Rote Ampel vor der Deutschen Bank

Eigner der Deutschen Bank im Visier der EZB Sind die Großaktionäre der Deutschen Bank zu mächtig?

Stand: 17.07.2017, 08:22 Uhr

Ungewöhnliche Aktion: Die Bankenaufseher der EZB erwägen, die beiden Großaktionäre der Deutschen Bank aus China und Katar mittels eines Inhaberkontrollverfahrens zu überprüfen. Was hat es damit auf sich?

Bei dem Inhaberkontrollverfahren wird untersucht, ob der Anteilseigner vertrauenswürdig und finanziell gesund ist, woher etwa das Geld für den Aktienkauf stammte, und ob der Investor vorbestraft oder in kriminelle Handlungen wie etwa Geldwäsche oder Terrorfinanzierung verwickelt ist.
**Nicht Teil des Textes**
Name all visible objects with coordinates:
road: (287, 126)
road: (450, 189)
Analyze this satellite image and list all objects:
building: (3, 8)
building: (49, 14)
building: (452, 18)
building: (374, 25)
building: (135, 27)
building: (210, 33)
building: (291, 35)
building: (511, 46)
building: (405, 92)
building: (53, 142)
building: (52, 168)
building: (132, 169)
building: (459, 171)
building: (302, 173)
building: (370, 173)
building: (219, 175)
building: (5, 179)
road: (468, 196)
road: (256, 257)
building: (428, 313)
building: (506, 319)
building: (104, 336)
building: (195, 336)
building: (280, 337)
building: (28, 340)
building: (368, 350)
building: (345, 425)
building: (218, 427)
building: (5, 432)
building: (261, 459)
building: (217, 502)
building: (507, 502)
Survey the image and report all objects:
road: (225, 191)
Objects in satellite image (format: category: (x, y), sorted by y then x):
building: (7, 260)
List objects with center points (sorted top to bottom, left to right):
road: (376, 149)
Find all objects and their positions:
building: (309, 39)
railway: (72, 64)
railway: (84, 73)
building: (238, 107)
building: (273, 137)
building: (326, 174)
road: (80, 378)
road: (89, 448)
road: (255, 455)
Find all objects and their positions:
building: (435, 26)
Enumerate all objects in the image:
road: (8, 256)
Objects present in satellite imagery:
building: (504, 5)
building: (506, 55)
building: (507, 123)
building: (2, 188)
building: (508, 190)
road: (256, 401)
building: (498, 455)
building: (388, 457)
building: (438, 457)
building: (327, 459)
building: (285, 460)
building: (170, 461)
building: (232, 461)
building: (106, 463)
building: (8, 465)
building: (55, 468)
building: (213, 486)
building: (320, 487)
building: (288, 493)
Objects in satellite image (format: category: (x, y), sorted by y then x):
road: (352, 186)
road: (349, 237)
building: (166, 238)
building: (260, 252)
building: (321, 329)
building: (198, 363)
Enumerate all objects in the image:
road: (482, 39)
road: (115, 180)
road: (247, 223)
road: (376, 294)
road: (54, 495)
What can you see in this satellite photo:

Diese Fragen stellen sich offenbar die Bankenaufseher der Europäischen Zentralbank (EZB): Sie prüften, ob sie die beiden Anteilseigner der Deutschen Bank mittels eines Inhaberkontrollverfahrens genauer untersuchen sollten, schreibt die "Süddeutsche Zeitung" in ihrer Montagausgabe unter Berufung auf Aufsichtskreise.

"Erheblicher Einfluss"?

Das wäre dem Bericht zufolge politisch heikel: Denn eine solche Prüfung ist eigentlich erst ab einem Anteil von zehn Prozent vorgesehen. Die beiden Großaktionäre der Deutschen Bank - das chinesische Unternehmen HNA und die Herrscherfamilie von Katar - kontrollierten aber nur jeweils etwas weniger als zehn Prozent der Anteile.

Allerdings könnte eine Ausnahmeregelung genutzt werden, schreibt die Zeitung. Dazu müssten die Finanzaufseher nachweisen, dass die Aktionäre erheblichen Einfluss auf das Geldhaus ausübten. "Wie das ausgeht, ist noch offen, aber sie werden wohl behandelt, als hielten sie mehr als zehn Prozent", zitierte die Zeitung einen Insider.

Im Frühjahr hatte der chinesische Mischkonzern HNA seinen Anteil an der Deutschen Bank auf 9,9 Prozent erhöht. Einen ähnlich hohen Anteil halten - bereits länger - zwei Scheichs aus der Herrscherfamilie von Katar. Zudem haben beide Aktionäre jeweils einen eigenen Vertreter in den Aufsichtsrat geschickt.

Wegen der auf Hauptversammlungen meist äußert niedrigen Stimmrechts-Präsenz, können die beiden Großaktionäre wichtige Entscheidungen der Bank durchwinken oder blockieren. Dem Vernehmen nach sei der Einstieg von HNA der Auslöser für die Bedenken der Aufsicht gewesen, hieß es in dem Bericht. Die EZB und die Deutsche Bank wollten sich auf Anfrage nicht zu dem Bericht äußern.